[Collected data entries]
════════════════
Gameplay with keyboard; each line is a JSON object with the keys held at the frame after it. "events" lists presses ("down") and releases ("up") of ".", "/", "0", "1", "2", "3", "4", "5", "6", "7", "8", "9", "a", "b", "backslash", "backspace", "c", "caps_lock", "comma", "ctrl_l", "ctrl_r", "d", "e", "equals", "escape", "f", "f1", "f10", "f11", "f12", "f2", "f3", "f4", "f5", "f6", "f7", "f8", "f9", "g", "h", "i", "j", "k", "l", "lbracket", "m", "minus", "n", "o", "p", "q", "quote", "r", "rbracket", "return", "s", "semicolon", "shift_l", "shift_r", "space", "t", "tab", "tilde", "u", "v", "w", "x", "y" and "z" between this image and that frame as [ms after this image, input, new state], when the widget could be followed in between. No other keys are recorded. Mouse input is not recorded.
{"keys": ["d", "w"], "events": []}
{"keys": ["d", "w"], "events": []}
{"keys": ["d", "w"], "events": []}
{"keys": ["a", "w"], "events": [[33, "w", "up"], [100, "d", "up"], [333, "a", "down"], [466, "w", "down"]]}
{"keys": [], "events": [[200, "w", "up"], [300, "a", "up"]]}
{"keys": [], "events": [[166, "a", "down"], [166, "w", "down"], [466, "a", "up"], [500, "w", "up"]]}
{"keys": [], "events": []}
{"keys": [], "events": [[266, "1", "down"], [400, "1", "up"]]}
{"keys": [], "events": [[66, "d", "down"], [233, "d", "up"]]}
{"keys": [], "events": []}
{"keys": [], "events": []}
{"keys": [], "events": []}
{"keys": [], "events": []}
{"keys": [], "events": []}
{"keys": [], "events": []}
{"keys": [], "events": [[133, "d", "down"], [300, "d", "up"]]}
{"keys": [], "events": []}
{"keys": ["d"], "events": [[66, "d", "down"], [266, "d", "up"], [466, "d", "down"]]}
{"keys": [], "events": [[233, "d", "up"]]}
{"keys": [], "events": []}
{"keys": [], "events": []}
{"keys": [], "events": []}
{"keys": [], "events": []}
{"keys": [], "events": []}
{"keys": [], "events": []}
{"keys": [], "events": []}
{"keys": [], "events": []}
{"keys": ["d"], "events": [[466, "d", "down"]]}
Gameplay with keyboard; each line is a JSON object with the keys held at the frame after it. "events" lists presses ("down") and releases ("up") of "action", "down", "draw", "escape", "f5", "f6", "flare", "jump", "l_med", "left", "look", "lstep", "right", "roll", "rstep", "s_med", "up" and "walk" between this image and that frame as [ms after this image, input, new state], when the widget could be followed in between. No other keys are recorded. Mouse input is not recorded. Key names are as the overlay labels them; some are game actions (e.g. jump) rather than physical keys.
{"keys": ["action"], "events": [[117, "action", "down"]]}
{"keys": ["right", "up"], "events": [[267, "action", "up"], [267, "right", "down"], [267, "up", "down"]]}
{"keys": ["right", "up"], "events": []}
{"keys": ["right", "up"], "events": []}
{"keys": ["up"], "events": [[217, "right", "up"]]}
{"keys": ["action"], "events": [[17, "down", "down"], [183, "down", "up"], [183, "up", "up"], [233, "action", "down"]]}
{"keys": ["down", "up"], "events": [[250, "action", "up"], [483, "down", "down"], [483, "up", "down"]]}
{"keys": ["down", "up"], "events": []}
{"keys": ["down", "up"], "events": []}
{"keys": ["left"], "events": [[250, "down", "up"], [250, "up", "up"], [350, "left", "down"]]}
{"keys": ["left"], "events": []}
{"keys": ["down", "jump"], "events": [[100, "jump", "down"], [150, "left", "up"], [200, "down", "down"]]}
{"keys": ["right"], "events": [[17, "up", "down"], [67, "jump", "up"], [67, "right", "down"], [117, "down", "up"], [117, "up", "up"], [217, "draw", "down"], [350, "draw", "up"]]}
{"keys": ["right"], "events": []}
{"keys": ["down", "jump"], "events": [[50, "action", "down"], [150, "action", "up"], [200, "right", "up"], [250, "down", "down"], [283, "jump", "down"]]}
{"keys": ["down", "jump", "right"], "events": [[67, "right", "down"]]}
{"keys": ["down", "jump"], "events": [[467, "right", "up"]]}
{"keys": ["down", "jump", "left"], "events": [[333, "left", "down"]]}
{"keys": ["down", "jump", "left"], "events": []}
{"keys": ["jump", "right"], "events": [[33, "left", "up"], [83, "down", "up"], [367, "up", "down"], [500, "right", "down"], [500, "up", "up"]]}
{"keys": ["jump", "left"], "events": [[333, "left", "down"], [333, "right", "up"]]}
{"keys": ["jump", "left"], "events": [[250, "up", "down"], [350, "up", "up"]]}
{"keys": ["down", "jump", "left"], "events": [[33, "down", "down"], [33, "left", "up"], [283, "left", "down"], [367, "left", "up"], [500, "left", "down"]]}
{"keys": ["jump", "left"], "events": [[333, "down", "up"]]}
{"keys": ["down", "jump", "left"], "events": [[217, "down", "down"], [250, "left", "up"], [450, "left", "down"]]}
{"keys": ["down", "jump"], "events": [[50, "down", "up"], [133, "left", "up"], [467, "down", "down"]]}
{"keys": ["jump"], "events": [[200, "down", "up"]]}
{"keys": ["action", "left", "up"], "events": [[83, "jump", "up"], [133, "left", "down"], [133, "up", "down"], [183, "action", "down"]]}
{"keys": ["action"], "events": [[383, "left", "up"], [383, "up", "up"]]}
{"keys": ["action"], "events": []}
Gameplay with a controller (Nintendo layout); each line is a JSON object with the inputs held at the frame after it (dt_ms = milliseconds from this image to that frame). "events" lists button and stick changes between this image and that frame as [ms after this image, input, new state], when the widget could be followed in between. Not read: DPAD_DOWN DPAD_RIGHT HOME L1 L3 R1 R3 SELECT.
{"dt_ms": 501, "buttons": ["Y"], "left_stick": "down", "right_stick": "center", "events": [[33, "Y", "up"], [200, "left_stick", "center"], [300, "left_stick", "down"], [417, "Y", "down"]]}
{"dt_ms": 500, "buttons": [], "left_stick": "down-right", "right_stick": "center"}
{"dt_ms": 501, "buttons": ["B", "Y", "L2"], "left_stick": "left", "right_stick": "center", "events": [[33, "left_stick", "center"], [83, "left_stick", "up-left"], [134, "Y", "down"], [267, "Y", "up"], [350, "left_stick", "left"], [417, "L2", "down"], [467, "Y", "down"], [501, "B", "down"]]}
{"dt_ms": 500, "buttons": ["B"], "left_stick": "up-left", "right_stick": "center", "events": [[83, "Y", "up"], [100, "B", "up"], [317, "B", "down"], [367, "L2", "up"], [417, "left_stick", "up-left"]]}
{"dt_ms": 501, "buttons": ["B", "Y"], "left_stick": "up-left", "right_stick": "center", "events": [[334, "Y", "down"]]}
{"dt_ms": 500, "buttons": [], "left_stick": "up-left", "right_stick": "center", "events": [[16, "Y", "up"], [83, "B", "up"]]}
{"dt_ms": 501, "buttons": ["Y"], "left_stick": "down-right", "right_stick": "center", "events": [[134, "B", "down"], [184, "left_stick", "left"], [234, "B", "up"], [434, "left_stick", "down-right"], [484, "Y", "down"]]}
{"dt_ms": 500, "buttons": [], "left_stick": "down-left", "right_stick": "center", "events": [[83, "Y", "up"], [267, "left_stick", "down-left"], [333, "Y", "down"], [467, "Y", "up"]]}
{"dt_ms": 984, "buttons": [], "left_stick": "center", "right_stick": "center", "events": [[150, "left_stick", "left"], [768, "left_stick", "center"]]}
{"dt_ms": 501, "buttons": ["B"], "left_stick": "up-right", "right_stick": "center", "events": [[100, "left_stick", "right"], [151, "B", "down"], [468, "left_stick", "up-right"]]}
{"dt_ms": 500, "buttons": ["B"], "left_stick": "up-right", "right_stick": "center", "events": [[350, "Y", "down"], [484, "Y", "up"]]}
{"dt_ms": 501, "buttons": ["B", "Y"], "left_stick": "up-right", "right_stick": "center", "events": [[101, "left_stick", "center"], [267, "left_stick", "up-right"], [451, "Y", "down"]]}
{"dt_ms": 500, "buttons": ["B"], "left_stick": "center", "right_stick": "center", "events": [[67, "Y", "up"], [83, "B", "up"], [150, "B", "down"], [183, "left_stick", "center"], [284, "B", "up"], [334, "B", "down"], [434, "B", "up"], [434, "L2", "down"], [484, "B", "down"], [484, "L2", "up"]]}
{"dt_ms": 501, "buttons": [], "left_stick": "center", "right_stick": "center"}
════════════════
### [Work required]
Pull out each line of the records holding the string "draw".

### [Response to this task]
Gameplay with keyboard; each line is a JSON object with the keys held at the frame after it. "events" lists presses ("down") and releases ("up") of "action", "down", "draw", "escape", "f5", "f6", "flare", "jump", "l_med", "left", "look", "lstep", "right", "roll", "rstep", "s_med", "up" and "walk" between this image and that frame as [ms after this image, input, new state], when the widget could be followed in between. No other keys are recorded. Mouse input is not recorded. Key names are as the overlay labels them; some are game actions (e.g. jump) rather than physical keys.
{"keys": ["right"], "events": [[17, "up", "down"], [67, "jump", "up"], [67, "right", "down"], [117, "down", "up"], [117, "up", "up"], [217, "draw", "down"], [350, "draw", "up"]]}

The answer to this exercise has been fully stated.